Featuring Broadway Star Ben Platt — the original Evan in “Dear Evan Hansen” — and Will Ferrell as a producer, “Theater Camp” was a no-brainer addition to this list. When the founder of a theater camp in upstate New York falls into a coma, it’s up to her “clueless ‘crypto-bro’ son” to keep things running, according to the film’s description.
‘You Hurt My Feelings’
The cast alone is enough to put “You Hurt My Feelings” on this list. Featuring “Seinfeld” star Julia Louis-Dreyfus and Tobias Menzies of “The Crown,” “You Hurt My Feelings” tells the story of novelist Beth, who begins to question her longstanding marriage when she overhears her husband giving his honest reaction to her latest book.
The comedy explores whether loving someone also requires you to love their work, and is directed by Sundance veteran Nicole Holofcener, who co-wrote the screenplay for the 2018 film “Can You Ever Forgive Me?”

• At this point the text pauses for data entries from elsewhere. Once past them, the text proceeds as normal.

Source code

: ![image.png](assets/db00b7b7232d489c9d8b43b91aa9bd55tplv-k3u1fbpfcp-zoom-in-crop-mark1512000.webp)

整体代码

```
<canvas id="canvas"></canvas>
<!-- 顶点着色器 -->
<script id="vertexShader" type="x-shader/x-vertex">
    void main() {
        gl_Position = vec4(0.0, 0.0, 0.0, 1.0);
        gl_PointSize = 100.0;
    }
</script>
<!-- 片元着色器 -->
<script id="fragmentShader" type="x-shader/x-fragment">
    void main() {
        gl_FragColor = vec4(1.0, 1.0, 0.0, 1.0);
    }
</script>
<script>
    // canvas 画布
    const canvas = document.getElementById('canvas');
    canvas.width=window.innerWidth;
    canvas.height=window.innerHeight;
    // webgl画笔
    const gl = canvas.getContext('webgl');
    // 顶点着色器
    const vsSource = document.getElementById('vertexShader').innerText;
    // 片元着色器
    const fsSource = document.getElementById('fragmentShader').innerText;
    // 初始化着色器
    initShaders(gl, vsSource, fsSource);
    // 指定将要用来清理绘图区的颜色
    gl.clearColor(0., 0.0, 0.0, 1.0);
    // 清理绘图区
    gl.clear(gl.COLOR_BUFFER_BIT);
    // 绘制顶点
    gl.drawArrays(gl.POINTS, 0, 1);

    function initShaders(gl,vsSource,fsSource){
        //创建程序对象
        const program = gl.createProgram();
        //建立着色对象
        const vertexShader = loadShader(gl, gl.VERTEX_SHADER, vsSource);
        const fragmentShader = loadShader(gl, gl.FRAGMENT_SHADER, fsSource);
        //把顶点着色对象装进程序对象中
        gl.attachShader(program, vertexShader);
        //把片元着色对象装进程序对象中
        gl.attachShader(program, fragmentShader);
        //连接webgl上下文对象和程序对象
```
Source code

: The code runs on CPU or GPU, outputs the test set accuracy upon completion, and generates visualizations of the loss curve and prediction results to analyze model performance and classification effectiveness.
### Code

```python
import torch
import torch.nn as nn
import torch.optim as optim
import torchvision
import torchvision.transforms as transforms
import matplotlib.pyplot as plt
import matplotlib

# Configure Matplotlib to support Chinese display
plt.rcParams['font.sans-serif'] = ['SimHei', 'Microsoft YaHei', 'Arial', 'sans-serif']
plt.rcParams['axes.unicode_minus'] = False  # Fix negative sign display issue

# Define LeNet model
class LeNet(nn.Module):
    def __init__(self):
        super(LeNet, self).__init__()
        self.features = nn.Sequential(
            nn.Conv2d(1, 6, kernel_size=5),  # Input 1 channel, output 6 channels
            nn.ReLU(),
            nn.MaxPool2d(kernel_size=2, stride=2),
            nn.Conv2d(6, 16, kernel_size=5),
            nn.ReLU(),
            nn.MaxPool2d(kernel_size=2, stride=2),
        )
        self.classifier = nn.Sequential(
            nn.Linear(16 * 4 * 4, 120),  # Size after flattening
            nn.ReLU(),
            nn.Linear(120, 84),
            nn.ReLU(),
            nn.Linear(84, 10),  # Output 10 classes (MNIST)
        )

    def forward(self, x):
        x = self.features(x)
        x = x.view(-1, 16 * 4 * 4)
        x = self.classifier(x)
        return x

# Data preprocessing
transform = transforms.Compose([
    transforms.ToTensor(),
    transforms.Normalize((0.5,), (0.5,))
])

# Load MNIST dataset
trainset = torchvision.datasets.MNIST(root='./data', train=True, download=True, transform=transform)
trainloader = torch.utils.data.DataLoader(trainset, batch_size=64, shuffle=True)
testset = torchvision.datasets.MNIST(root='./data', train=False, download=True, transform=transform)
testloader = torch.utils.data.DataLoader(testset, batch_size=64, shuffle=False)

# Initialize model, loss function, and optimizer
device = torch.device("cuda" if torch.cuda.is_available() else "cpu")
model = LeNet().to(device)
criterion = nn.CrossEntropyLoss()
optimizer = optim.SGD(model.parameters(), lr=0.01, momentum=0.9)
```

This movie wins the award for best title. Filmed in Utah, “Aliens Abducted My Parents and Now I Feel Kinda Left Out” introduces viewers to teenager Itsy, an aspiring journalist who moves with her family to the small town of Pebble Falls. While struggling to adjust, Itsy meets her space-obsessed neighbor Calvin, who believes his parents were abducted by aliens and that it is his mission to locate them and join them in space. As they work to solve the mystery, Itsy and Calvin form an unexpected but heartwarming friendship.
“Blueback” tells the story of a marine biologist named Abby, who is researching Australia’s deteriorating coral reefs when she learns that her mother, Dora, has suffered a stroke. Abby begins to reflect on her childhood and her mother’s efforts to protect the waters — an effort that often put a strain on their relationship. When Abby befriends a rare fish named Blueback, she is reminded of her love for her mother and the water.
The film is based on Tim Winton’s 1997 novella of the same name, and stars Mia Wasikowska, who starred as Alice in Tim Burton’s “Alice in Wonderland” in 2010.